Brendan: To była decyzja Stewarta
Brendan Rodgers wypowiedział się w sprawie ostatniego transferu Stewarta Downinga do West Hamu United. Młoty zapłaciły za skrzydłowego 6 milionów funtów. 29-letni Anglik, który wcześniej odmówił opcji przeprowadzki na Upton Park, zdecydował się zmienić swą decyzję po szczerej rozmowie z menadżerem Liverpoolu, po której dowiedział się, że jego szanse na regularne występy w nowym sezonie mogą być mocno ograniczone.
Downing miał jeszcze przez 2 lata ważny kontrakt w klubie, na mocy którego zarabiał 80 tysięcy funtów tygodniowo.
Menadżer Liverpoolu zaprzeczył jakoby wypychał na siłę Stewarta z klubu. Dodał, że był to tylko i wyłącznie wybór jego podopiecznego.

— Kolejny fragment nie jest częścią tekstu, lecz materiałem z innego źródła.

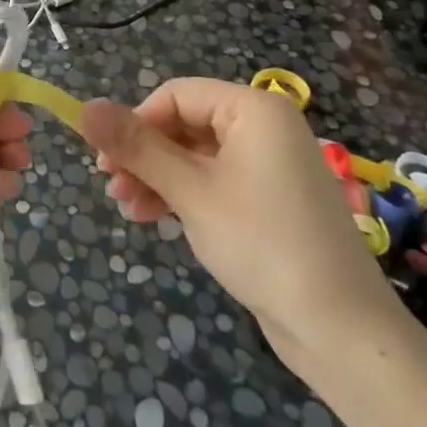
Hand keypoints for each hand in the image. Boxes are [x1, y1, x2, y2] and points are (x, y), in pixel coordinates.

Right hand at [79, 78, 403, 377]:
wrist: (342, 331)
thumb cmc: (262, 243)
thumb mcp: (190, 191)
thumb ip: (136, 147)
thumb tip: (85, 108)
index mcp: (253, 109)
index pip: (175, 95)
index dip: (135, 122)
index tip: (105, 161)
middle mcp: (264, 127)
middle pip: (184, 125)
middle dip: (144, 156)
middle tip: (112, 188)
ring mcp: (269, 165)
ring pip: (195, 156)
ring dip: (157, 178)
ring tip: (128, 210)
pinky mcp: (270, 201)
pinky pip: (214, 181)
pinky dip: (183, 195)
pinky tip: (156, 218)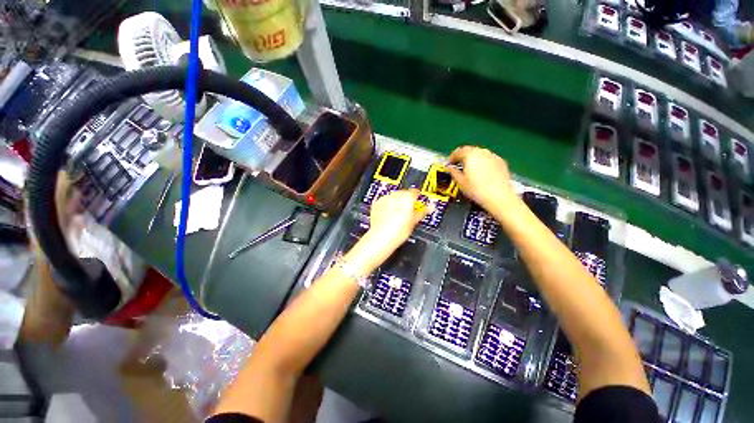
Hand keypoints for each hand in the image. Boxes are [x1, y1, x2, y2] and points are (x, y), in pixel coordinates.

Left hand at [367, 189, 427, 255]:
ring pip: (393, 196)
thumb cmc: (398, 232)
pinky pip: (384, 201)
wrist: (382, 237)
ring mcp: (385, 199)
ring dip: (396, 202)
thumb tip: (430, 207)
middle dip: (406, 200)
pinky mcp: (376, 204)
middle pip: (403, 193)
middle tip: (408, 210)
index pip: (415, 192)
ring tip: (397, 213)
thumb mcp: (414, 222)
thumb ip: (423, 211)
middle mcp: (395, 196)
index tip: (418, 202)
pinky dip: (387, 205)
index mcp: (407, 198)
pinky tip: (389, 214)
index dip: (417, 197)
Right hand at [447, 146, 515, 213]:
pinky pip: (488, 158)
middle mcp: (482, 152)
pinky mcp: (501, 162)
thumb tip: (450, 168)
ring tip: (470, 168)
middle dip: (463, 156)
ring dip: (473, 158)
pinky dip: (483, 162)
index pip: (458, 151)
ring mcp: (493, 156)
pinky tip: (482, 172)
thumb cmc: (475, 189)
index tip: (450, 164)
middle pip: (470, 150)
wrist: (498, 196)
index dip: (452, 157)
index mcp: (470, 155)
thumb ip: (454, 172)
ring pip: (480, 153)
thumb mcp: (460, 182)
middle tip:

– Ostateczną decyzję w tej sprawie podjął Stu. W jego sprawie nie musieliśmy podejmować pochopnych kroków, gdyż miał jeszcze przez 2 lata ważną umowę z Liverpoolem.
– Zawodnik otrzymał dobrą ofertę z West Hamu i zdecydował, że taki krok będzie w tym momencie dla niego najlepszą decyzją. Na początku naszej współpracy w klubie Stewart miał gorszy okres, ale mieliśmy zawsze świetny kontakt i Stu wykonywał ogromną pracę dla zespołu. Zdecydował, że odejdzie, ale był zawsze częścią moich idei, tu w Liverpoolu.
Andy Hunter
Komentarze (21)
Tylko, że facet najwyżej siedziałby na ławce i to nie zawsze, więc nie bardzo był sens, żeby tu zostawał.

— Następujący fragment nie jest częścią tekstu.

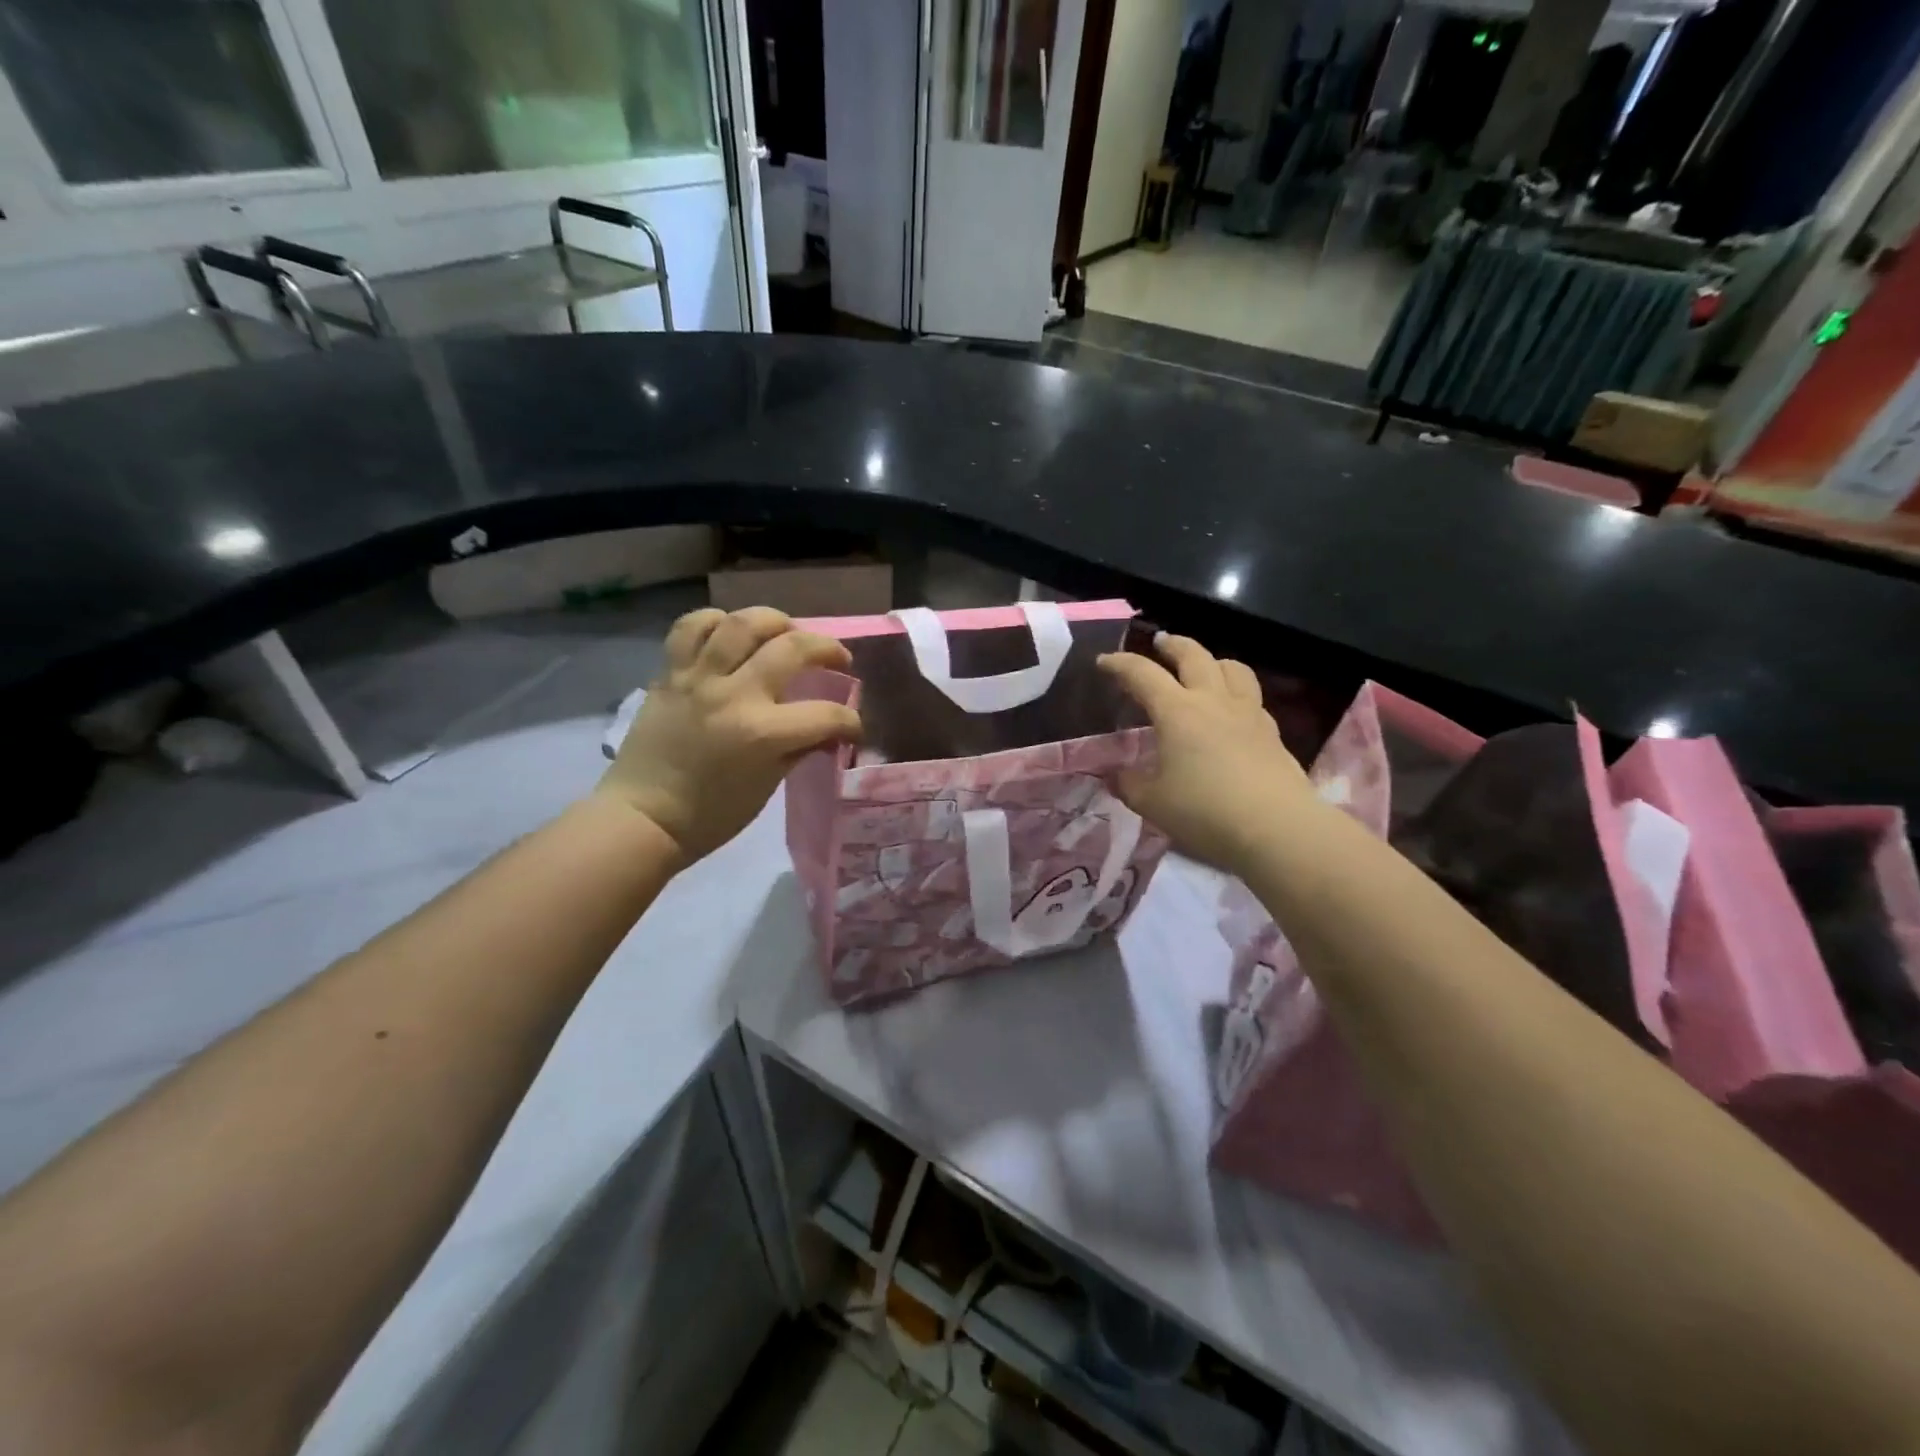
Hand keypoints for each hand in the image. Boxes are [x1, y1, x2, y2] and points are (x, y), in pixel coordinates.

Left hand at [600, 606, 861, 863]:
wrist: (643, 817)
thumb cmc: (711, 814)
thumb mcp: (767, 786)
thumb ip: (799, 749)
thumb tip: (828, 731)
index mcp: (762, 734)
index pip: (826, 715)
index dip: (850, 721)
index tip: (852, 727)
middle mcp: (734, 695)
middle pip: (792, 648)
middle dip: (827, 649)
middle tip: (836, 660)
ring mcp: (698, 679)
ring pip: (743, 623)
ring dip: (776, 621)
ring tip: (786, 633)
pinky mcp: (670, 673)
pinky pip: (690, 627)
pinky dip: (715, 621)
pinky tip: (730, 632)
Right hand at [1097, 634, 1314, 872]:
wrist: (1276, 828)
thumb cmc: (1204, 811)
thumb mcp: (1152, 803)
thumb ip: (1129, 784)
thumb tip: (1115, 775)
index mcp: (1177, 712)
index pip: (1142, 674)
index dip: (1120, 664)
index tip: (1103, 662)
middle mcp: (1212, 701)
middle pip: (1193, 655)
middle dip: (1172, 645)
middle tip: (1159, 643)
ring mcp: (1247, 713)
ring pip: (1232, 668)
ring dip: (1212, 660)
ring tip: (1203, 668)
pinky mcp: (1271, 732)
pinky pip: (1252, 697)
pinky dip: (1236, 692)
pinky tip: (1231, 711)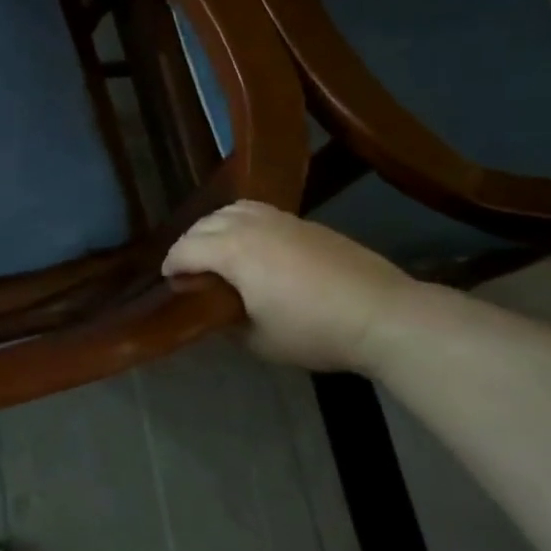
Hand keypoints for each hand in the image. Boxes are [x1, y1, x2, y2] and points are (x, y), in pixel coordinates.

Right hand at [163, 200, 425, 372]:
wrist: (382, 313)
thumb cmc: (314, 330)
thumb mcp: (261, 340)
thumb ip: (229, 322)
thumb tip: (218, 312)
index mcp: (232, 250)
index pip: (186, 249)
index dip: (172, 265)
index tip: (168, 281)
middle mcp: (249, 224)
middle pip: (204, 224)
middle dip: (189, 244)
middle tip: (188, 269)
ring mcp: (279, 218)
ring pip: (231, 210)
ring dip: (214, 227)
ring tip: (216, 250)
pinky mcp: (303, 221)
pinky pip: (257, 211)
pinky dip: (241, 222)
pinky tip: (252, 244)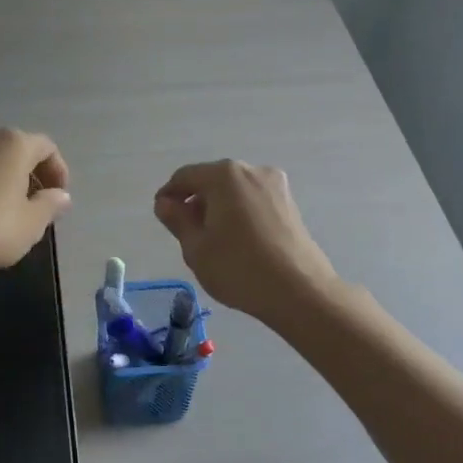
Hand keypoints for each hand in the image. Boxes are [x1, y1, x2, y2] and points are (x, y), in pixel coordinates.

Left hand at [0, 129, 72, 275]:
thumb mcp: (30, 224)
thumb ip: (50, 206)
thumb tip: (61, 196)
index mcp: (14, 144)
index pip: (46, 147)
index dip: (58, 171)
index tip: (59, 198)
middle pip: (18, 149)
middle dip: (33, 174)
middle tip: (38, 204)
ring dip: (7, 179)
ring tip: (11, 210)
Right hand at [153, 159, 336, 323]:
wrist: (300, 292)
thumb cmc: (238, 268)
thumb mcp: (196, 247)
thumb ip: (177, 219)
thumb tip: (165, 203)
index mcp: (224, 175)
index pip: (185, 177)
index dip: (168, 195)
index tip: (162, 216)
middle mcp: (251, 170)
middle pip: (212, 180)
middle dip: (195, 201)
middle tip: (186, 232)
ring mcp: (275, 185)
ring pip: (234, 190)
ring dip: (218, 207)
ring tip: (212, 239)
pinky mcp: (290, 203)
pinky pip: (253, 200)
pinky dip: (239, 212)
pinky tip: (237, 240)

Raczej mówi to co myśli i co jest w interesie Jego i klubu.
Czy był zawsze częścią jego idei nie wiem, postawił na Niego i pomógł powrócić do formy, więc kto wie, równie dobrze sprzedaż Stu mogłaby wynikać z inicjatywy zarządu, a nie Rodgersa, ale najłatwiej obsmarować trenera.
Reina nie musiał się zgadzać na wypożyczenie, klub nie musi pytać zawodnika czy może przyjąć za Niego ofertę, czyż nie?
Dalglish mówił, że Babel zostanie, Benitez mówił, że Keane zostanie ;)
Pewnie, ze Rodgersowi jako menedżerowi obrywa isę najbardziej, jednak nie tylko On jest odpowiedzialny za transfery, a jak wiemy klub chciał zredukować płace, a jak wiadomo najłatwiejszym celem stanie się rezerwowy bramkarz z gigantyczną pensją.
Chcieli Go sprzedać, nikt nie chciał kupić, Rodgers pieprzył wiec o rywalizacji, myślę z resztą, że On by wolał mieć i Reinę, i Mignoleta, ale cóż zarząd na to by nie pozwolił.
Przede wszystkim popełniono błąd kupując Stewarta Downinga za tak wielkie pieniądze i dawanie mu tak wielkiej tygodniówki, facet nie odgrywałby większej roli w zespole, a zarabia tyle co wicekapitan, więcej od Niego dostają chyba tylko Suarez, Gerrard i Skrtel. Jak dla mnie to bardziej ruchy zarządu niż Rodgersa.
Oczywiście, że nikt Downingowi ręki nie wykręcał, ale wiadomo było wszem i wobec, że Rodgers go nie chce. Za słaby, za wysoka tygodniówka, powodów było kilka, ale cytując klasyka, "ten człowiek w życiu słowa prawdy nie powiedział".